Самую большую куклу, сидевшую на книжной полке, свесив крепко оплетенные золотой тесьмой ноги, звали Арманд Марсель, хотя у нее были кудельные косы и дивная яблочная грудь под сарафаном.
— У куклы должны быть настоящие ноги с пальчиками, — говорила хозяйка квартиры и задирала Арманду Марселю юбку на голову, — если у куклы нет ног, это не кукла, а болвашка лукутинская.
Если моя рукопись не пошла на папье-маше, вместо газет и сахарной бумаги, то она где-то там, в книжных завалах, или в рассохшемся шкафу, где я однажды обнаружил бутылочного цвета шинель с каракулевым воротником. Это на тряпки, махнула она рукой, мне всякое старье тащат, даже фата довоенная где-то валяется, с цветами апельсина. Или в одной их картонных коробок из-под плодовоягодного, сваленных под кухонным столом, туда я даже не заглядывал, каждое утро спотыкаясь о разлохматившийся выступ нижней коробки, проклинал, но не заглядывал, или на антресолях, между санками и кляссерами, как говорит невыносимый Скотти, она ничего не выбрасывала и страшно этим гордилась. Здесь жила моя прабабушка Прасковья, все наши здесь жили, говорила она, знаешь, сколько тут в стенах тайников?
Я не знал, я задыхался, по ночам куклы шуршали кринолинами и таращили стеклянные глаза в темноте, нитки и перья обнаруживались в кофейной чашке, работы не было, я писал библиотечные рецензии по восемь строчек и переводил итальянскую статью о малотоннажном судостроении для знакомого аспиранта из корабелки, и еще — про Скотти, как он сидит в своем кресле-качалке посреди пустой комнаты и смотрит на мнимую дверь.

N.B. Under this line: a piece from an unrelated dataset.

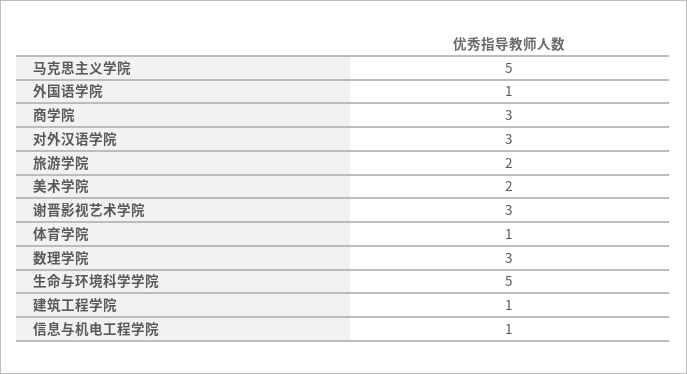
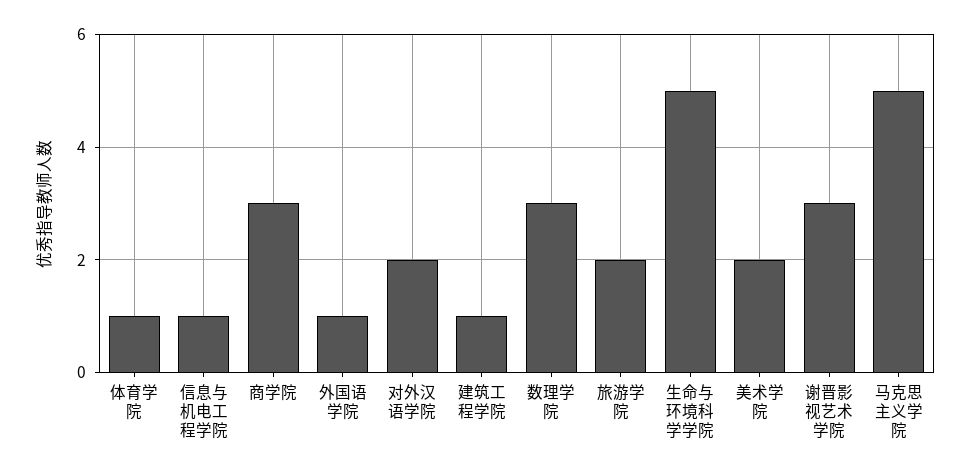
对外汉语学院: 3 -> 2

В конце-концов я тоже нашел пустую комнату — на правом берегу, в бывшем доходном доме на Седьмой линии — нашел и сразу переехал.
— Вы к кому? — спросили меня из-за двери, тусклая цепочка звякнула и натянулась. Я произнес ее имя, за дверью повторили его и недоуменно хмыкнули. Тогда я произнес второе имя, домашнее, вспомнил, как ее называли друзья и тетка, изредка приходившая к чаю с неизменной глыбой серой халвы в промасленной обертке. Тетка-блокадница носила черную повязку на глазу и звалась Золотая Рыбка, я так и не успел спросить почему.
В квартире засмеялись, сказали ага и пропали минут на пять. Прислонившись к зеленой ободранной стене я слушал быстрые мелкие шаги по длинному коридору, я помнил этот коридор, черные деревянные панели, доходившие мне до груди, а дальше — выпуклый грязноватый узор из турецких огурцов, шаги замедлились у самой двери, показался палец с алой каплей на ногте, палец поддел цепочку, дверь открылась, и я вошел под шестидесятый градус долготы, пятьдесят девятый градус широты, на место ровное, отложистое, сыроватое, чрезвычайных кручей и глыбоких рвов неимущее, под знак небесный Урса Майор.
Апрель, 28, продолжение вечера
О берущий! не бери.
(Тексты пирамид. Пирамида Униса, передняя комната.)Я начисто забыл ее лицо — мучнистый, мучительно ровный овал, из тех лиц, на которых румянец кажется нарисованным, забыл ее тело — полное, текучее, из тех медленных тел — ну, вы знаете — что едва розовеют на сбившихся парчовых покрывалах в ожидании золотого дождя, я забыл ее спотыкающиеся согласные, я вообще ее забыл, и не вспомнил бы, если бы не Скотти, чортова марионетка Скотти, придуманная в этой душноватой комнате, где мы сидели теперь: я на единственном стуле с испанской высокой спинкой, раньше их было четыре, она — на краю постели, в какой-то грубой вязаной кофте без рукавов, соседка разбудила ее, на ходу постучав в дверь костяшками пальцев, соседка была новой, и ничего обо мне не знала, впрочем, та, прежняя, тоже знала не слишком много.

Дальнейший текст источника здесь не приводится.